*** Document section

Okay, disclaimer out of the way. Onward.
Smart Bitches had one of their hugely entertaining and thought-provoking discussions about the use of certain language in sex-scenes. People seem to range from the far clinical (a la, penises and clitorises) all the way to the more flowery equals more better (of the dreaded manroot, private grotto, and dewy love canal variety) .
I tend to fall in the camp of using verbiage that the characters themselves would use. If I’m in the POV of a Navy SEAL, well, I doubt anything dewy will apply. But if I’m in the mind of a sixteenth century virgin raised in a convent, even throbbing manhood might be a bit of a stretch more sophisticated than what she’s probably viewing as his “thing”. Actually, the day I use throbbing manhood is the day I need to have my laptop revoked.
Regardless of how I’d do it, though, I realized via the comments section on the Smart Bitches column that, as a writer, you have to go with what works for you. Because you simply cannot please all of the people even close to all of the time. You are bound and determined to annoy some, induce massive eye-rolling in others, and cause even more to run shrieking away in scandal.
Whatever a writer does, I’ve found one thing that doesn’t work for me. I’m reading a book – which I will not name because I have no desire to hurt the author – in which the writer has decided to use correct terminology for body parts. Thus, the heroine’s breasts are called breasts. No problem there. Except, breasts is the only word this writer uses for breasts. She’s decided to skip the globes and mounds and creamy handfuls of bountiful flesh for something less intelligence-insulting. But in doing so, in using breasts and only breasts, her sex scenes come off as more than just repetitive.
I’m not going to quote a passage directly (again, want to protect the innocent), but this is how a scene reads for me (and I wrote this, so don’t try to find it on Google to identify who I’m picking on):
Dirk lowered the strap of her chemise, eyeing her breast with unconcealed admiration. “You have lovely breasts.”
Cynthia fought her smile. She’d known he was a breast man. Heck, all men were breast men.
Reaching out a hand, he cupped the underside of her breast gently. He tested its weight, his eyes darkening with desire. When he flicked his thumb over its tip, she released a soft groan. Leaning forward, she pressed herself into his hand so that her breast filled his palm completely.

******
*** Dataset content

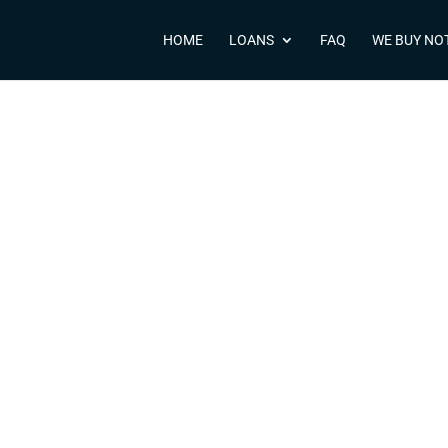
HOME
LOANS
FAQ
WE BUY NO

******
*** Dataset content

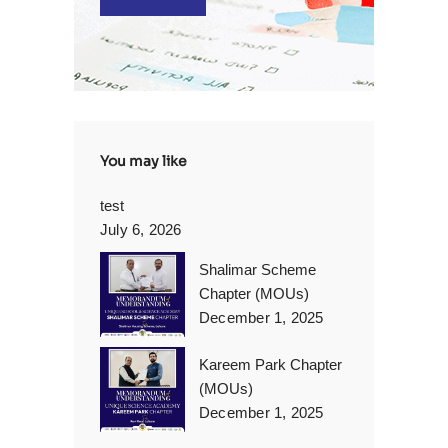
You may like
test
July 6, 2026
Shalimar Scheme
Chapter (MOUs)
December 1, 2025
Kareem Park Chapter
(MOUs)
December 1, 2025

******

* _Questions to answer_:
1) Set down the passage from the post about word choice in sex scenes above, from "Regardless of how" up to and including "away in scandal.".
2) Supply the next part of the post about word choice in sex scenes, picking up after its last sentence.

* _Answers_:
1)
Regardless of how I’d do it, though, I realized via the comments section on the Smart Bitches column that, as a writer, you have to go with what works for you. Because you simply cannot please all of the people even close to all of the time. You are bound and determined to annoy some, induce massive eye-rolling in others, and cause even more to run shrieking away in scandal.

2)
He needed no further encouragement. He bent down, his lips and tongue running over the top of her breast on a lazy journey to its crest. She moaned again, longer and deeper, as her fingers threaded into his thick hair and pulled his head closer.
Now, this was getting interesting.
So, yeah, I’m not being nauseated with globes or pebbled tips or any of that other clichéd junk. Nor am I assaulted with tits or hooters or jugs. Dirk is touching Cynthia’s breast. We’re calling a banana a banana rather than an elongated yellow fruit.
But I’m kind of bored. I mean, I know the writer (in this case, me) could have replaced some of the breasts with its and there’d be perfect clarity about what body part was where. But even that fix would have left me...bored.
I guess my point is, you can work real hard to be politically correct, as defined by what the current readers express as what they prefer at any given point in time. But if you do that, you run the risk of whitewashing the life out of your story. If you remove all euphemisms, preferring to use the real words for the real parts, you run the risk of writing a fictional sex manual rather than an erotic love scene. I mean, if I see the word penis more than once or twice on a page, I start to get the giggles. I’m not proposing the dreaded manhood, but I do think it’s okay to think out of the box a little bit just to keep things interesting.
Cause the way it’s going now, I’m skimming a lot of the sex scenes in my current read. I get the point. The heroine has breasts. The hero likes the heroine’s breasts. Together, they explore the thrill that both can find in the heroine’s breasts.
And I’m actually kind of longing for a hooter or a globe to show up.